The Nobel Prize winning scientist Sir Benjamin Dyce (Michael Gough) is visiting Moonbase 3.  He is one of the fathers of a project called the Arctic Sun Project.  He and a Russian scientist developed the theory.  The idea is to detonate a hydrogen bomb above the Arctic Circle.  This would result in the melting of the North Pole icecap.  The melting ice would reveal the land beneath.  The new sun generated by the explosion would allow cultivation of the land thus ending starvation.  The plan is put into execution.

When Dyce explains the theory to the scientists at the Moonbase he relays that he and his partner, Boris, went over the calculations and realized that there was a serious problem.  They now believe that the explosion would, instead of melting the icecap, ignite the nitrogen in the atmosphere and reduce the planet Earth to a burnt cinder.  All life on Earth will be destroyed.  He says they tried to stop the project but to no avail.

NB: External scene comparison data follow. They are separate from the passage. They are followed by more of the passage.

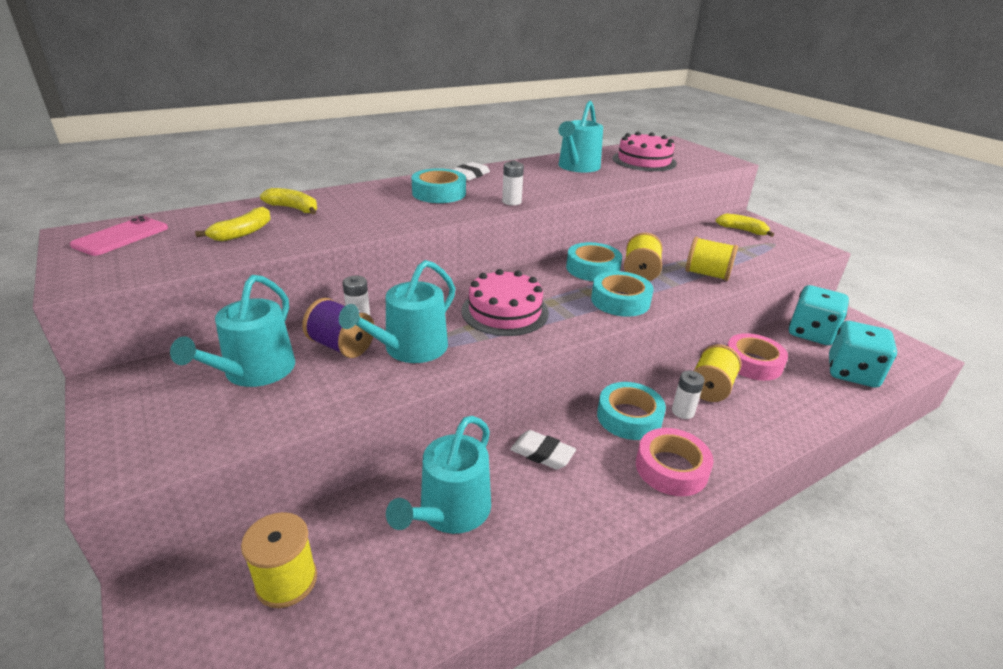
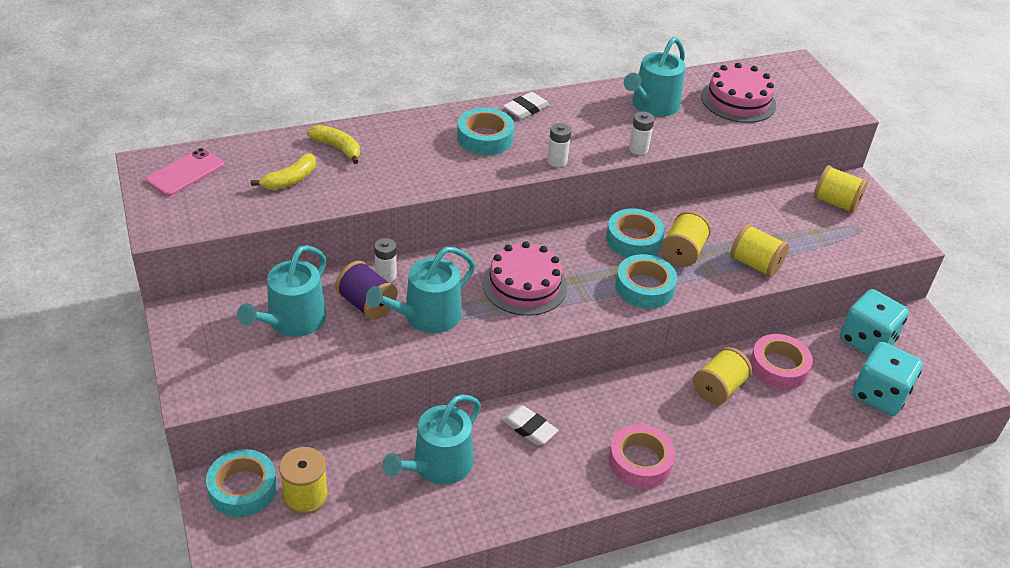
camera: 10 degrees right, 10 degrees up
turquoise tape [597,382,666,440] -> turquoise tape moved to [206,449,277,517]
white battery [672,371,705,419] -> white battery moved to [629,111,654,155]
yellow banana [716,213,774,237] -> yellow spool [813,165,868,213]

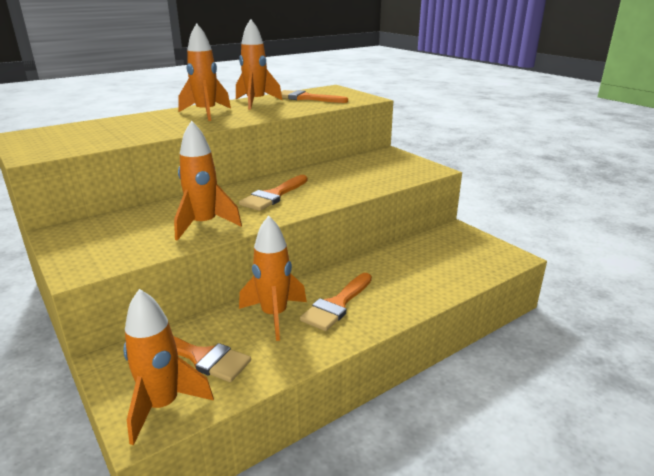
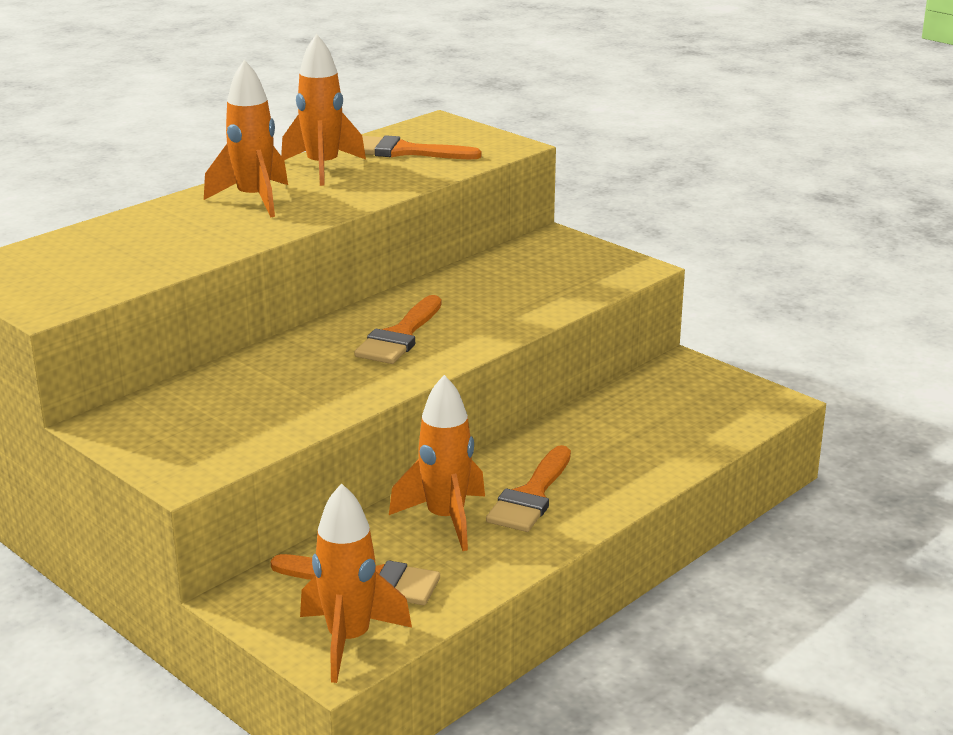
camera: 10 degrees left, 0 degrees up
orange rocket [174,121,242,241] -> none

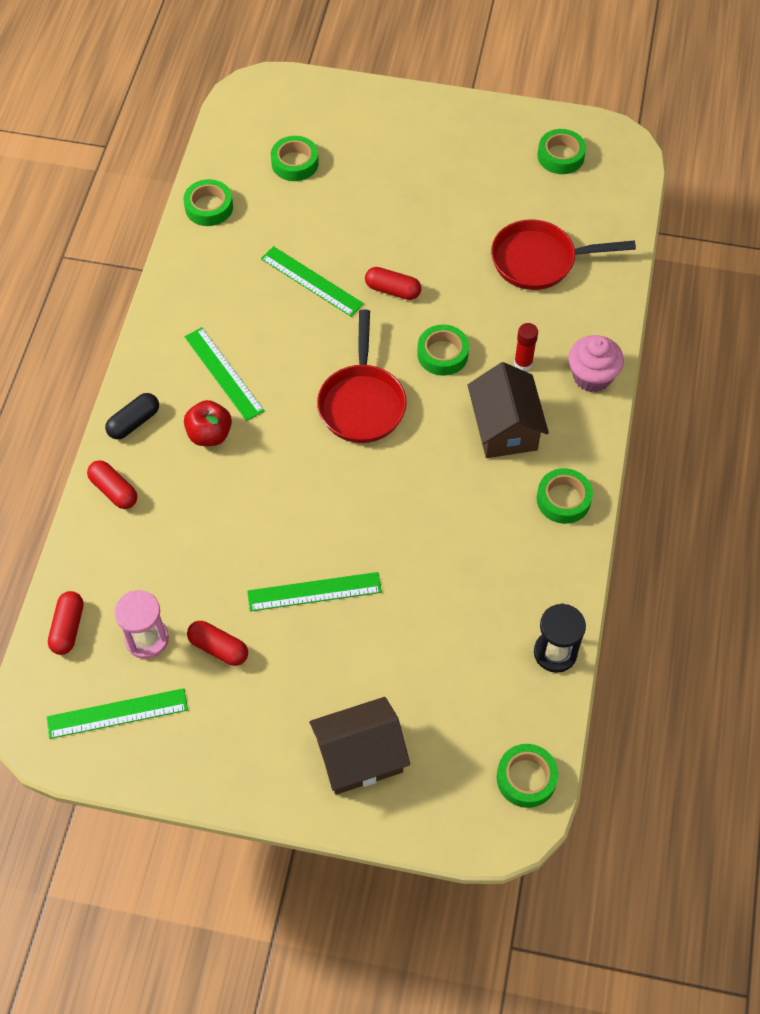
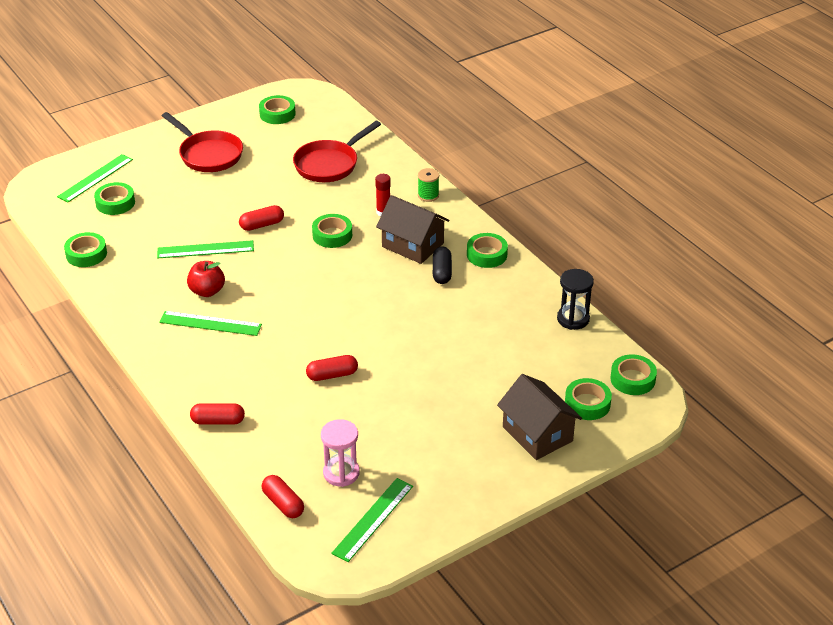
camera: 45 degrees left, 20 degrees down
black capsule [105,393,159,439] -> black capsule moved to [433,246,452,284]
red apple [184,400,232,446] -> red apple moved to [187,261,225,297]
red capsule [187,621,248,666] -> red capsule moved to [306,355,358,381]
green ruler [247,572,382,611] -> green ruler moved to [57,154,133,202]
brown house [309,697,410,795] -> brown house turned 60 degrees counterclockwise [497,374,582,460]
red pan [317,309,407,443] -> red pan moved to [162,112,243,172]
pink cupcake [568,335,624,392] -> green spool [418,168,439,202]
none -> green tape [565,378,612,420]

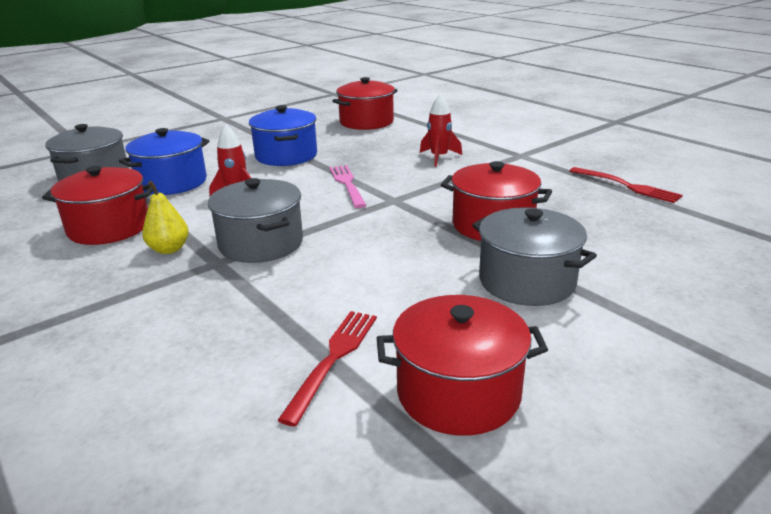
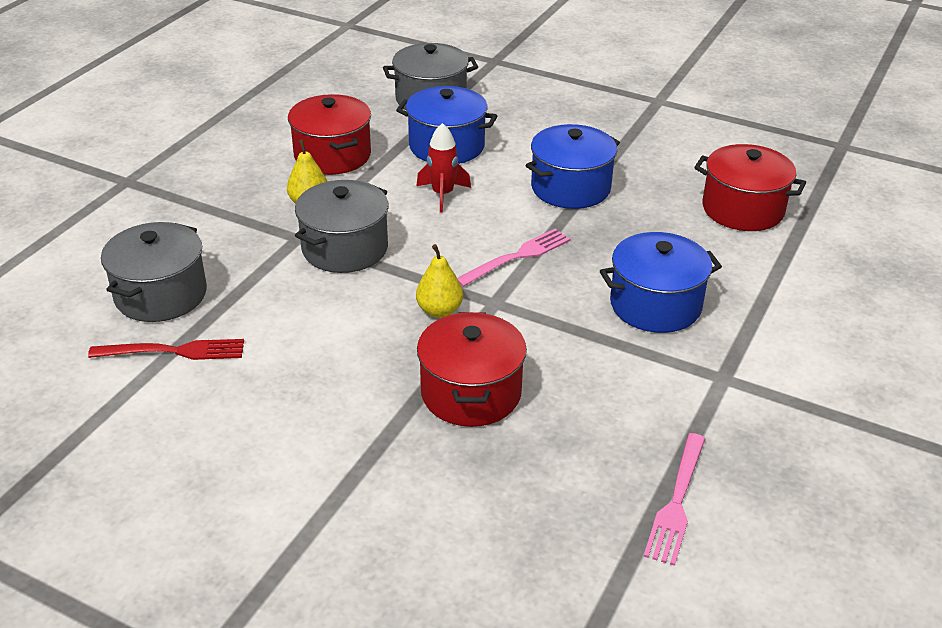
camera: 65 degrees right, 10 degrees up
red pot [377,295,548,436] -> none
red rocket [420,94,462,167] -> blue pot [600,232,722,333]
grey pot [472,207,597,306] -> grey pot moved to [101,222,207,322]
red fork [570,167,683,203] -> pink fork [643,433,706,566]
none -> yellow pear [416,244,463,318]

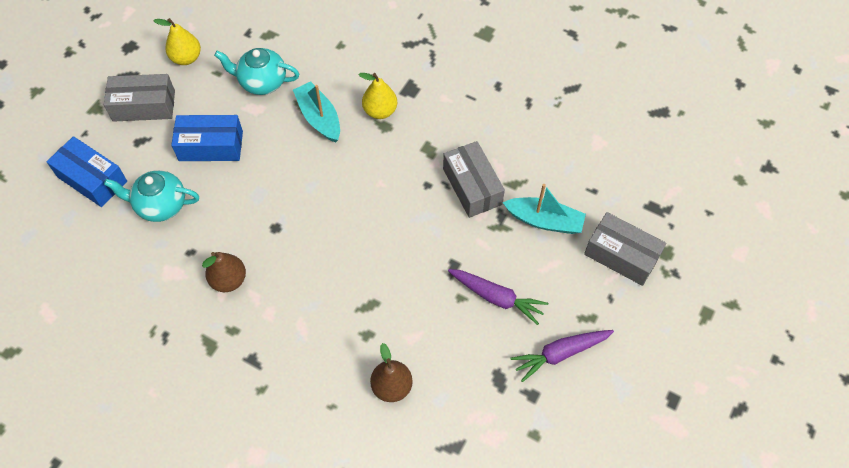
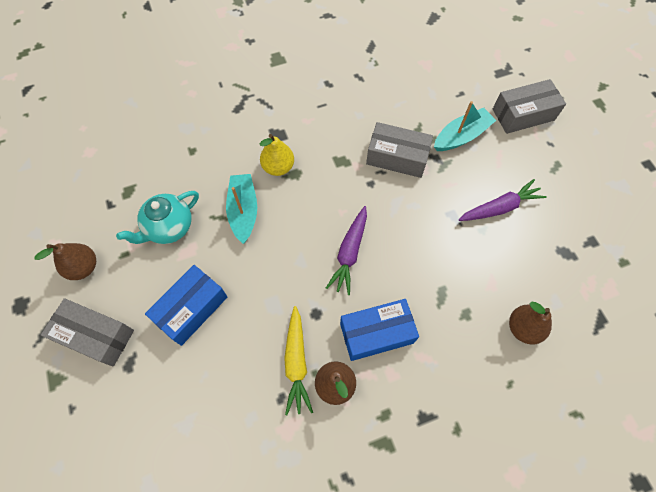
camera: 50 degrees left, 5 degrees up
blue box [47,136,127,207] -> blue box moved to [340,299,419,361]
grey box [104,74,175,122] -> grey box turned 75 degrees clockwise [41,298,134,367]
turquoise teapot [104,170,199,222] -> none
yellow pear [153,18,201,65] -> brown pear [35,243,96,280]
turquoise boat [293,82,340,143] -> turquoise boat turned 75 degrees clockwise [226,174,257,244]
purple carrot [511,330,614,382] -> purple carrot moved to [326,206,367,295]
none -> yellow carrot [284,306,313,415]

At first the scientists at the Moonbase believe that Dyce has lost his sanity and is talking nonsense.  It is only when the Earth is seen covered by a haze and all communication ceases that the population on the Moon realize that Dyce may actually be correct.  Contact with the other Moonbases proves that their communication systems with Earth are also gone.  Director Caulder (Donald Houston) is now faced with the realization that they are the last of the Earth inhabitants, and that without the Earth, their days are also numbered.    

As far as scientific accuracy is concerned, you are more likely to find it here than in other science fiction series.  However, that doesn’t lend itself to stories of fantasy or whimsy.  That leaves stories of human drama which can be a little tedious if most of your stories are based on human frailties.  The science adviser for the series was James Burke.  Burke was a BBC science journalist who had covered the NASA program.  He was instrumental in ensuring the correctness of the science portrayed in the series.   

Sir Benjamin Dyce is played by Michael Gough.  I love Michael Gough and he is usually a good actor.  Here, however, his portrayal of an octogenarian isn’t great.  At the time the episode was filmed he was fifty-seven.  His impression of an eighty plus man is a little too spry.  His wig sucks too.